Suddenly, someone shouted, “The Guards are on their way!” Everyone stood still, waiting for the confirmation like a herd of tawnluk. Tinhara and Hadyn waited too. The second warning came and everyone ran. They fled past this person and that person, Tinhara keeping hold of Hadyn’s hand. She called out for Lefe, but could not see him,
“They have found us!” Hadyn shouted over the din. Tinhara stopped short, just in time to avoid a collision with a sled, and then started running again.
“No, they are just searching,” she said to reassure Hadyn.

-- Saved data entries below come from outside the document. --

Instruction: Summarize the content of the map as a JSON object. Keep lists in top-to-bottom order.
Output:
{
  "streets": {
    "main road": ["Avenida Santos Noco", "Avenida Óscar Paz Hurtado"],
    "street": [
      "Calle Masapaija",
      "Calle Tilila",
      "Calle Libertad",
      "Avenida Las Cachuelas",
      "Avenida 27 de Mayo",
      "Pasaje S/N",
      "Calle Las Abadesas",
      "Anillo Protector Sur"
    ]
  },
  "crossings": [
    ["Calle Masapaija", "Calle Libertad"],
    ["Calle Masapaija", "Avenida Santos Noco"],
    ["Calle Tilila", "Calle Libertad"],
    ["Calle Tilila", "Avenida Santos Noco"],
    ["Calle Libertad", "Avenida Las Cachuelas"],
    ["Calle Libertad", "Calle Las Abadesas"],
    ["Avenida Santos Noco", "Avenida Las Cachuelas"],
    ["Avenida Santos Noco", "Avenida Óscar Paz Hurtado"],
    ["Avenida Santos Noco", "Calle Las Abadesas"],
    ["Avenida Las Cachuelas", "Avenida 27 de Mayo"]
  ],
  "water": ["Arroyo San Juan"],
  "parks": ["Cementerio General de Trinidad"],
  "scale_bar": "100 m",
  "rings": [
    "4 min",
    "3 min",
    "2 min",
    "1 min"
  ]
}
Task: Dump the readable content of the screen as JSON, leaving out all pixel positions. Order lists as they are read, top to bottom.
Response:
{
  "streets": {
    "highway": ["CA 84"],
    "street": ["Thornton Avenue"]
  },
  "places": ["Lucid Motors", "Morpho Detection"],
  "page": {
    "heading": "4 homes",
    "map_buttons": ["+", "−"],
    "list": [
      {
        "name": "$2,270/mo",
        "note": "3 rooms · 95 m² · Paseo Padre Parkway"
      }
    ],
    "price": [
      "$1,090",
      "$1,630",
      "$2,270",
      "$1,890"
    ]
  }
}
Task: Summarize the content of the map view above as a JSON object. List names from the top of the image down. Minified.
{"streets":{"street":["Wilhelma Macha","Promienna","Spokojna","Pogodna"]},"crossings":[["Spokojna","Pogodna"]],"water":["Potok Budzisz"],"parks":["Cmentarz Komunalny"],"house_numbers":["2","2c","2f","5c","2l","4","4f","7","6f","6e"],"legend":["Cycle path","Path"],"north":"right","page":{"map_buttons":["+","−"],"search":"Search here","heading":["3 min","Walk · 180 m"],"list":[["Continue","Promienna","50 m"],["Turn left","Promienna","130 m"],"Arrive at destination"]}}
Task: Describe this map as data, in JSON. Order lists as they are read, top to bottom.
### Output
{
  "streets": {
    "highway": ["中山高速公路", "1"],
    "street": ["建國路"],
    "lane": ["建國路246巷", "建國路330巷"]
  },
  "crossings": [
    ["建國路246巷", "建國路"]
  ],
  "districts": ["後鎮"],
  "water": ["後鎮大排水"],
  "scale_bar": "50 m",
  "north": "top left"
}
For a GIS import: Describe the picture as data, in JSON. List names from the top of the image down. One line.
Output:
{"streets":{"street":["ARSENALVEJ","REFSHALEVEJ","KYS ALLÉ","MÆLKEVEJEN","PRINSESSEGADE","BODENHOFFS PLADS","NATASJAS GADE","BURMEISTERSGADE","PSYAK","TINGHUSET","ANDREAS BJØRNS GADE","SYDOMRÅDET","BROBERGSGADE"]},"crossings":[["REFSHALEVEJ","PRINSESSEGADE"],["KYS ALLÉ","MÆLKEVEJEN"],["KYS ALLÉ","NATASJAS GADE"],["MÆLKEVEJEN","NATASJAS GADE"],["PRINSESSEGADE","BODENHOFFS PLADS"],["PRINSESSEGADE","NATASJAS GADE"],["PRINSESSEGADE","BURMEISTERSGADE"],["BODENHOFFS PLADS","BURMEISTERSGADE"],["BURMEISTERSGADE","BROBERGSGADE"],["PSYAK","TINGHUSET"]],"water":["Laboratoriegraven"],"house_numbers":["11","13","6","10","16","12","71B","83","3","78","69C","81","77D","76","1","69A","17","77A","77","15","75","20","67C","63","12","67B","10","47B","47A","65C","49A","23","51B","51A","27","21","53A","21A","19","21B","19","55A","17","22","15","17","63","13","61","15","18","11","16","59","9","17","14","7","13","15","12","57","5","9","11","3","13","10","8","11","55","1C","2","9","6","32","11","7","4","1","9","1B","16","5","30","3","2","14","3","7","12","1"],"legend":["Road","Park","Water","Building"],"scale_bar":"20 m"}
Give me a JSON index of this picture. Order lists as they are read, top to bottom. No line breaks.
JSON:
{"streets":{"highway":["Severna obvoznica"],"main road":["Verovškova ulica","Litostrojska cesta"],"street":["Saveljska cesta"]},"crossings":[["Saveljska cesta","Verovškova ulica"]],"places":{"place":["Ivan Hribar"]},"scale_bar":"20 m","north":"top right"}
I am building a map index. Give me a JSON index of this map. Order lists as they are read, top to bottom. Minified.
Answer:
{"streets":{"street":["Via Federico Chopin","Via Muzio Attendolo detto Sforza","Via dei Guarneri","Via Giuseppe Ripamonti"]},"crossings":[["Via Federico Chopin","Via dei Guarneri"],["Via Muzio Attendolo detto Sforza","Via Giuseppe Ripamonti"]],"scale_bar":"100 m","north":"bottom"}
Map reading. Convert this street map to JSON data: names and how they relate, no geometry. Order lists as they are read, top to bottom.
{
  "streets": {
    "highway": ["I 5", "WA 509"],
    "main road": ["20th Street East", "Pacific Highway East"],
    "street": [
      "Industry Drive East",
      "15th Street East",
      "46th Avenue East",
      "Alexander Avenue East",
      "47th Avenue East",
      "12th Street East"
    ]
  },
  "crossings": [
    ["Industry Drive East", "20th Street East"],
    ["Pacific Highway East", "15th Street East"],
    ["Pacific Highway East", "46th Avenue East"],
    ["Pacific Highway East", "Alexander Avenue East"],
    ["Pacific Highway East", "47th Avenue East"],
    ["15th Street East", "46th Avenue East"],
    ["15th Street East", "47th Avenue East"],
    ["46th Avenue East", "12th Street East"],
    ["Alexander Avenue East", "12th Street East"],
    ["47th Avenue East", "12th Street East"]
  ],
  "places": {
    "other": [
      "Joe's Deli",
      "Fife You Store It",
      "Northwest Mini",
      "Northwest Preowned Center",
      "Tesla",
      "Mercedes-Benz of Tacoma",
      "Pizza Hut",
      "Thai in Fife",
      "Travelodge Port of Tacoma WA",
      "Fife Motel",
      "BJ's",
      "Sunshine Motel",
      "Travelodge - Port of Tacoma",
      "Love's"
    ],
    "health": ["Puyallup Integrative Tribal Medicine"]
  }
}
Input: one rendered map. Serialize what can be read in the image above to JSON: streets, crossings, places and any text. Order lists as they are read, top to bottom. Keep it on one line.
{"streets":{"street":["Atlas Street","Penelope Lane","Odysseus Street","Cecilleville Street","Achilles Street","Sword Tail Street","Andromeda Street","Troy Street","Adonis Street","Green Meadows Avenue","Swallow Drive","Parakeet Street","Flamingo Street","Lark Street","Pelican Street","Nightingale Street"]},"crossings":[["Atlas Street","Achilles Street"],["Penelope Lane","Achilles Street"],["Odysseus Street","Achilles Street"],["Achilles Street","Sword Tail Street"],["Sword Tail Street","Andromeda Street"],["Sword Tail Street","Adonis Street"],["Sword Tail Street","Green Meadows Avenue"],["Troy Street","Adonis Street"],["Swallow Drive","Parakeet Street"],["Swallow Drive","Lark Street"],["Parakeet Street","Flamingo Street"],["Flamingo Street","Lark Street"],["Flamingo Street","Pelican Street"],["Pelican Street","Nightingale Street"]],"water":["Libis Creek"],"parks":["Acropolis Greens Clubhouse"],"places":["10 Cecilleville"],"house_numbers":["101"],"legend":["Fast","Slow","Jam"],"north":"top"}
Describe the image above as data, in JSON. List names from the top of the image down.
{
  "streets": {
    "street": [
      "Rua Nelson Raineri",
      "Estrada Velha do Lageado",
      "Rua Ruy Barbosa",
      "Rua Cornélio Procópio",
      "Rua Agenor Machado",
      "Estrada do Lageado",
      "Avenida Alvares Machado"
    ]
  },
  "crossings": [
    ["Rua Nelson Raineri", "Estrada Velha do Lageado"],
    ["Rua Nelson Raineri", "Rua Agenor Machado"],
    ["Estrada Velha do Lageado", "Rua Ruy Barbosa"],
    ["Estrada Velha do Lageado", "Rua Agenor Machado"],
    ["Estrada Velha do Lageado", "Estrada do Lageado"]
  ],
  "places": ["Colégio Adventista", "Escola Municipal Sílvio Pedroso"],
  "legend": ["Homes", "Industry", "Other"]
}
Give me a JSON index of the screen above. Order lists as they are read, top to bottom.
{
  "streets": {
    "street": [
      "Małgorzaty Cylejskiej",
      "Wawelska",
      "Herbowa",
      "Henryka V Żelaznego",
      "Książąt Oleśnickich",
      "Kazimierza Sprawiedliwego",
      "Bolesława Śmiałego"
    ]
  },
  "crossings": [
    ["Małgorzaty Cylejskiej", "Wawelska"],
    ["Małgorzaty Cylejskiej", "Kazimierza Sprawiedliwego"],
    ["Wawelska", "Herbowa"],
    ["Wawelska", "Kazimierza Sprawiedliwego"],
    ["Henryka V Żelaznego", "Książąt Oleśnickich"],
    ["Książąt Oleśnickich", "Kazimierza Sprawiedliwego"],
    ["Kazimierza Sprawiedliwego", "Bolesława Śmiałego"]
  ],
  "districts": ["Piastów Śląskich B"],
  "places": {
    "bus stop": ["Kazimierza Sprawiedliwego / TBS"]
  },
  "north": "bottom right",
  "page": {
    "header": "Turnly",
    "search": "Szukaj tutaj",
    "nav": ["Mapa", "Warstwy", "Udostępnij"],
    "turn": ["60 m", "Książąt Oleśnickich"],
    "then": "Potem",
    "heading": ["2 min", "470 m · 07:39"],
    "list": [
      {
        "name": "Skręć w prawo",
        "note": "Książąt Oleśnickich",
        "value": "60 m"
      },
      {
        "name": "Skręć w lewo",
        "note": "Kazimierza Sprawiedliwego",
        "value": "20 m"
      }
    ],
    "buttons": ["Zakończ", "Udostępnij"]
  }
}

“They now!” Lefe said as they neared him. Tinhara looked back and clearly saw the bright robes of the Karech magicians. “Go! Go!” he shouted as he leapt onto his dogsled. As if by magic, Huel had found them and was strapped in and ready to run. Lefe had made all the preparations and had ready the sleds, forewarned, perhaps, by Cyr.
“Let’s go. Go! Quickly, onto the sled,” she commanded. Hadyn jumped onto the edge and handed Tinhara the reins. Lefe shouted and his dogs took off while he ran behind, pushing his sled for a fast start. She slapped the reins down and yelled “Fit! Fit!” to get Huel moving. She yanked hard on the right lead, turning him in an arc to head south-east, following Lefe’s lead. “Fit!”
Huel raced away, picking up on the urgency in Tinhara’s voice. They bumped along over snowbanks, narrowly missing a man running on foot. “Don’t worry, I’ll get you home,” Tinhara said. Lefe turned around and waved at them, and Tinhara waved back. She was gaining on him.
“Do you, do you really think I’ll be able to get home? I’m not too sure I won’t end up back in the sin trade.” Hadyn fell silent now. Her head dropped down slightly and Tinhara let the conversation end there.